** start RECORD EXCERPTS **

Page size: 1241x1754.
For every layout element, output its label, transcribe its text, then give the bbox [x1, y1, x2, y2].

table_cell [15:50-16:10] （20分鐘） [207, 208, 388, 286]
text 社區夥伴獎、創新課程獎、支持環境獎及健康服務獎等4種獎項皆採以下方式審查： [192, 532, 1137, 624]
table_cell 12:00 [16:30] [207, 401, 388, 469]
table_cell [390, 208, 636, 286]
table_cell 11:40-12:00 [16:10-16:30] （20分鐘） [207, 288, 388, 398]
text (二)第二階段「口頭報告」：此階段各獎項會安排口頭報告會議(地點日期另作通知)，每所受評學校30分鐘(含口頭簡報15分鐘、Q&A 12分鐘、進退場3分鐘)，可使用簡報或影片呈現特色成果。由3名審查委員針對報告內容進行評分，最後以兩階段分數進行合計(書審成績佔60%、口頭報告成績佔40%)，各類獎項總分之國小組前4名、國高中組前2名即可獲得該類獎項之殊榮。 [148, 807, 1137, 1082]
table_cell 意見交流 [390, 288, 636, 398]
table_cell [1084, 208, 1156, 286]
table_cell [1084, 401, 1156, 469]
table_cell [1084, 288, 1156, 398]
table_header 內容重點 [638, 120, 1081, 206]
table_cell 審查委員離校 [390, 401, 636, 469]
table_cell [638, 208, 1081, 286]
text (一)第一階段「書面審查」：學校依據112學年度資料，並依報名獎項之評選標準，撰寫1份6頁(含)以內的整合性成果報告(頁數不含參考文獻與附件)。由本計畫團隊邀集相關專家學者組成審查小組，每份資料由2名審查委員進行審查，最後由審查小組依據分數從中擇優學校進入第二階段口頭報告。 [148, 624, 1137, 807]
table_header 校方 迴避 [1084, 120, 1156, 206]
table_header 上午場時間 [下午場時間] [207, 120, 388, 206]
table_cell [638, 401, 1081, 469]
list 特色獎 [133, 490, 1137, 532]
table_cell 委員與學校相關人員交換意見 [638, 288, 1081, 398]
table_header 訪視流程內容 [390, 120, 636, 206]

** end RECORD EXCERPTS **

# TASK
Can you rewrite the data above as a JSON list of strings, with one string per line and blank lines omitted?

# TASK RESULT
[
  "Page size: 1241x1754.",
  "For every layout element, output its label, transcribe its text, then give the bbox [x1, y1, x2, y2].",
  "table_cell [15:50-16:10] （20分鐘） [207, 208, 388, 286]",
  "text 社區夥伴獎、創新課程獎、支持環境獎及健康服務獎等4種獎項皆採以下方式審查： [192, 532, 1137, 624]",
  "table_cell 12:00 [16:30] [207, 401, 388, 469]",
  "table_cell [390, 208, 636, 286]",
  "table_cell 11:40-12:00 [16:10-16:30] （20分鐘） [207, 288, 388, 398]",
  "text (二)第二階段「口頭報告」：此階段各獎項會安排口頭報告會議(地點日期另作通知)，每所受評學校30分鐘(含口頭簡報15分鐘、Q&A 12分鐘、進退場3分鐘)，可使用簡報或影片呈現特色成果。由3名審查委員針對報告內容進行評分，最後以兩階段分數進行合計(書審成績佔60%、口頭報告成績佔40%)，各類獎項總分之國小組前4名、國高中組前2名即可獲得該類獎項之殊榮。 [148, 807, 1137, 1082]",
  "table_cell 意見交流 [390, 288, 636, 398]",
  "table_cell [1084, 208, 1156, 286]",
  "table_cell [1084, 401, 1156, 469]",
  "table_cell [1084, 288, 1156, 398]",
  "table_header 內容重點 [638, 120, 1081, 206]",
  "table_cell 審查委員離校 [390, 401, 636, 469]",
  "table_cell [638, 208, 1081, 286]",
  "text (一)第一階段「書面審查」：學校依據112學年度資料，並依報名獎項之評選標準，撰寫1份6頁(含)以內的整合性成果報告(頁數不含參考文獻與附件)。由本計畫團隊邀集相關專家學者組成審查小組，每份資料由2名審查委員進行審查，最後由審查小組依據分數從中擇優學校進入第二階段口頭報告。 [148, 624, 1137, 807]",
  "table_header 校方 迴避 [1084, 120, 1156, 206]",
  "table_header 上午場時間 [下午場時間] [207, 120, 388, 206]",
  "table_cell [638, 401, 1081, 469]",
  "list 特色獎 [133, 490, 1137, 532]",
  "table_cell 委員與學校相關人員交換意見 [638, 288, 1081, 398]",
  "table_header 訪視流程內容 [390, 120, 636, 206]"
]